Let me ask for a bit more detail. I depend on a module (https://homepages.inf.ed.ac.uk/lzhang10/maxent_toolkit.html), that is currently unsupported, as far as I know. I'd really like to port it to pypy. Where to start?
Is it possible that the module runs without modifications? Can I check this simply by building a pypy-trunk, and write "import cmaxent"?
@Anonymous: No it's not in the PPA. We provide only the latest release (1.2 in this case) and weekly builds for trunk (which haven't been announced on the blog yet). CPython extension modules live in their own branch. The branch will be merged into the trunk sooner or later.
PS. The weekly builds are available here at https://launchpad.net/~pypy
To test your module, you need to compile and load it. For compilation, you can use a compiled pypy binary and run setup.py build_ext with your setup file. For hints about manual compilation and module loading, visit our IRC channel.

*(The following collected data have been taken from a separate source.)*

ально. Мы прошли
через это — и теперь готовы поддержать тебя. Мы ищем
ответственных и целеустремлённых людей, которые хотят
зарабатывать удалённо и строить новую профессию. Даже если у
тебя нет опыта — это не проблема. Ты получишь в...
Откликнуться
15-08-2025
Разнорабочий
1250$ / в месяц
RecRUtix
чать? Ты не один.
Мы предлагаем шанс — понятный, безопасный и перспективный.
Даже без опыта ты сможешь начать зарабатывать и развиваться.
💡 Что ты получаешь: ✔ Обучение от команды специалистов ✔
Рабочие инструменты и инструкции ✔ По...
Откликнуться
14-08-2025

MixedModules allow you to implement modules in RPython (using the PyPy API) and Python at the same time. CPyExt is for modules written in C using the CPython API. So both solutions are for different needs.

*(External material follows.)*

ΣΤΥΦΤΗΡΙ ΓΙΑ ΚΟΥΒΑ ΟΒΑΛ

what about embedding pypy? will this work too in the future?
the reason i ask is blender. there were some security concerns among blender developers recently. blender uses embedded cpython for scripting. normal scripts (like exporters) which have to be evoked by the user aren't that much of a problem but blender also supports python expressions for animation parameters. without a sandbox downloading and opening .blend files from unknown sources is kind of risky since a malicious python expression theoretically could wipe your harddisk.
pypy with its support for a sandbox could be a very good replacement for cpython in blender (also because of its speed) but if it isn't compatible with the cpython api then a swap probably would be way too much effort.
what about embedding pypy?
That should work as easy as extending.
@alexander True, mixed modules are for rpython-implemented modules and need to be translated together with the pypy interpreter and could make use of the JIT. My question more aimed at the issue for which use cases / goals which kind of extension module mechanism makes sense.
IOW, some discussion and web page regarding rpy-ext/ctypes/cpy-ext would make sense, i guess. Or is it somewhere already?
some discussion and web page regarding rpy-ext/ctypes/cpy-ext would make sense
Yes, someone could write down guidelines. Using the C API runs your module fast in case of CPython. A bit slower on ironpython and PyPy.
Using ctypes gives your module access to these three interpreters as well, but it will run slower. One advantage here is that you do not need to write C to create a wrapper around a library. If your objective is speed and lower memory usage, then CTypes does not work either.
Mixed modules make your module work only on PyPy and provide a decent speed and a mixture of a decent (Python) and a bit harder to grasp (RPython) programming language. This only makes sense as a platform if your users are also using PyPy.
Super awesome! Can't wait to get home and try it out.
It's a few months later, and I'm wondering what progress has been made. Early comments mentioned that nobody had tried numpy or scipy yet -- has that changed?
Also, does this make the multiprocessing library available? Or, is pp (parallel processing) available?
I'm very excited about PyPy because of the JIT. But for my work I also need some form of utilizing multiple CPU's. Right now I'm using unladen swallow with the multiprocessing module.
Yup, I'd love to hear about the progress on this.
Any chance this will be released sometime?
It was already released, just check out the current PyPy release.